(Available data Opens)
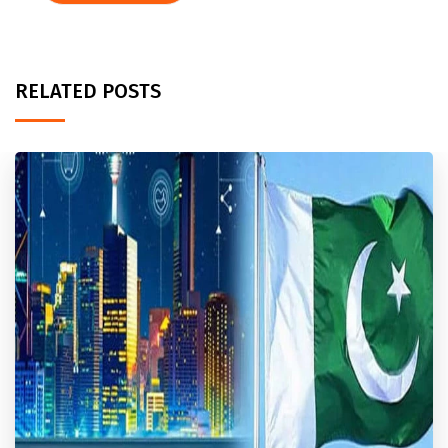
RELATED POSTS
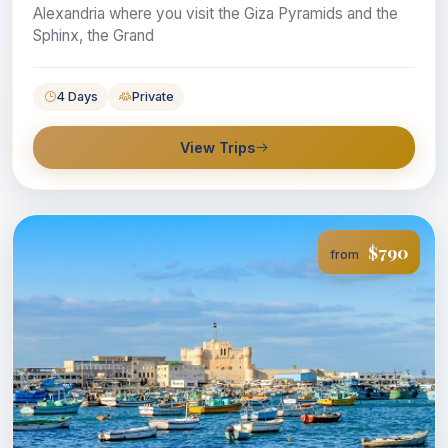
Alexandria where you visit the Giza Pyramids and the
Sphinx, the Grand
4 Days
Private
View Trips
$790
from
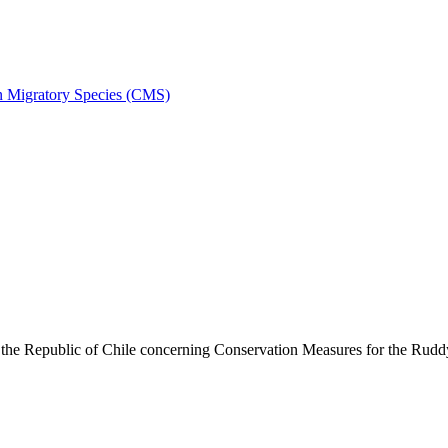
on Migratory Species (CMS)
he Republic of Chile concerning Conservation Measures for the Rud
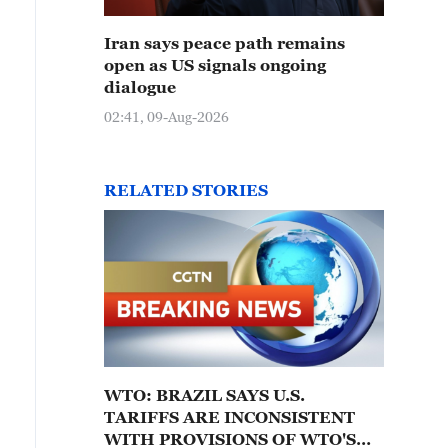
Iran says peace path remains
open as US signals ongoing
dialogue
02:41, 09-Aug-2026
RELATED STORIES
WTO: BRAZIL SAYS U.S.
TARIFFS ARE INCONSISTENT
WITH PROVISIONS OF WTO'S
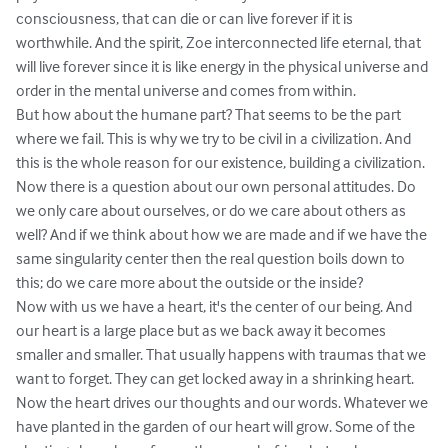
consciousness, that can die or can live forever if it is 
worthwhile. And the spirit, Zoe interconnected life eternal, that 
will live forever since it is like energy in the physical universe and 
order in the mental universe and comes from within.

But how about the humane part? That seems to be the part 
where we fail. This is why we try to be civil in a civilization. And 
this is the whole reason for our existence, building a civilization.

Now there is a question about our own personal attitudes. Do 
we only care about ourselves, or do we care about others as 
well? And if we think about how we are made and if we have the 
same singularity center then the real question boils down to 
this; do we care more about the outside or the inside?

Now with us we have a heart, it's the center of our being. And 
our heart is a large place but as we back away it becomes 
smaller and smaller. That usually happens with traumas that we 
want to forget. They can get locked away in a shrinking heart.

Now the heart drives our thoughts and our words. Whatever we 
have planted in the garden of our heart will grow. Some of the 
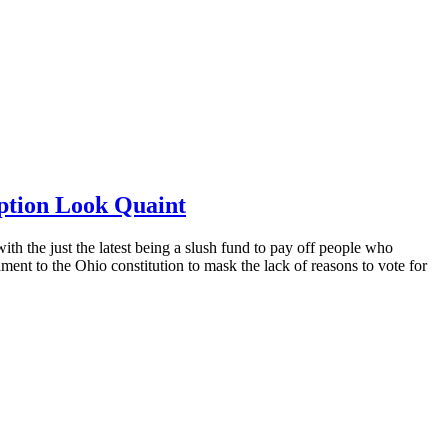
ption Look Quaint
th the just the latest being a slush fund to pay off people who
nt to the Ohio constitution to mask the lack of reasons to vote for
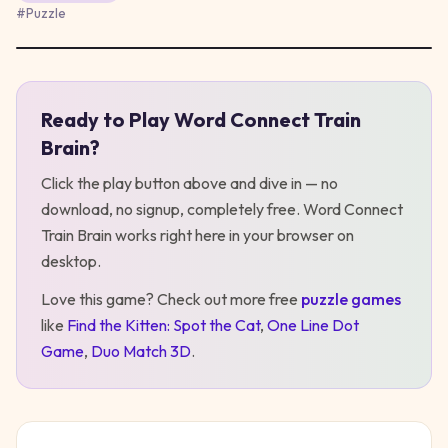
#
Puzzle
Ready to Play
Word Connect Train
Play
Word Connect Train Brain
Brain
?
Click the play button above and dive in — no
download, no signup, completely free.
Word Connect
Train Brain
works right here in your browser on
desktop
.
Love this game? Check out more free
puzzle
games
like
Find the Kitten: Spot the Cat
,
One Line Dot
Game
,
Duo Match 3D
.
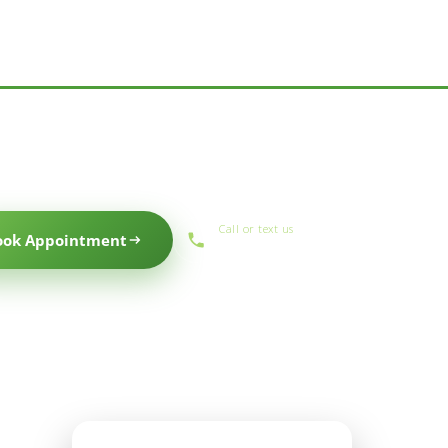
Call or text us
ook Appointment
(559) 434-1088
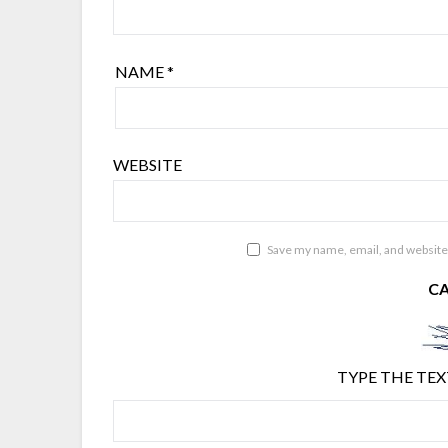
NAME
*
WEBSITE
Save my name, email, and website 
C
TYPE THE TEX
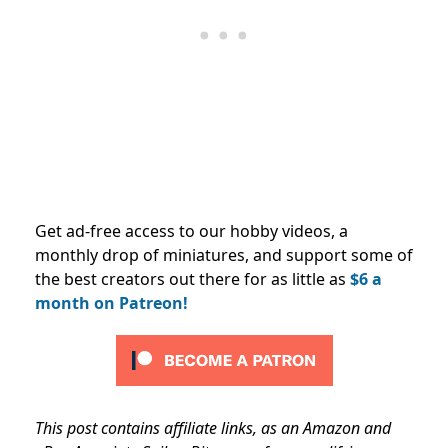
Get ad-free access to our hobby videos, a
monthly drop of miniatures, and support some of
the best creators out there for as little as
$6 a
month on Patreon!
This post contains affiliate links, as an Amazon and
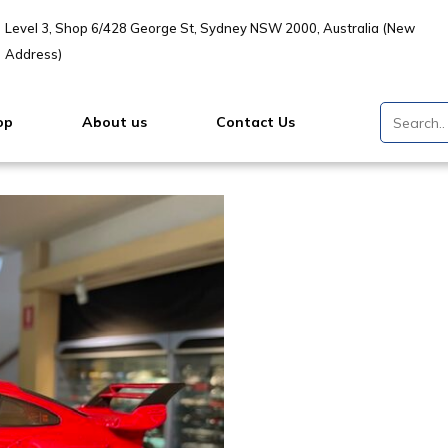
Level 3, Shop 6/428 George St, Sydney NSW 2000, Australia (New
Address)
op
About us
Contact Us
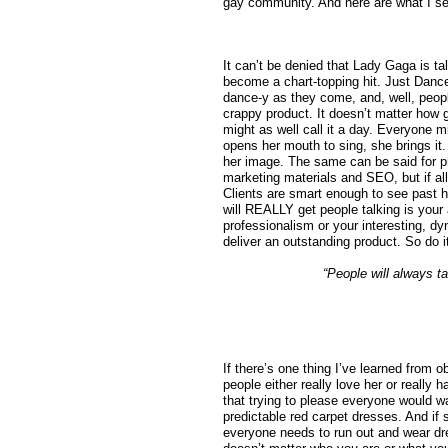
gay community. And here are what I see
It can’t be denied that Lady Gaga is t
become a chart-topping hit. Just Danc
dance-y as they come, and, well, people
crappy product. It doesn’t matter how 
might as well call it a day. Everyone m
opens her mouth to sing, she brings it.
her image. The same can be said for p
marketing materials and SEO, but if al
Clients are smart enough to see past 
will REALLY get people talking is your
professionalism or your interesting, d
deliver an outstanding product. So do it
“People will always t
If there’s one thing I’ve learned from 
people either really love her or really 
that trying to please everyone would w
predictable red carpet dresses. And if
everyone needs to run out and wear dre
(Available data Closes)
- Task prompt
Every line in the material above that has the word "well" should be copied.

- Task solution
well? And if we think about how we are made and if we have the 
dance-y as they come, and, well, people
might as well call it a day. Everyone m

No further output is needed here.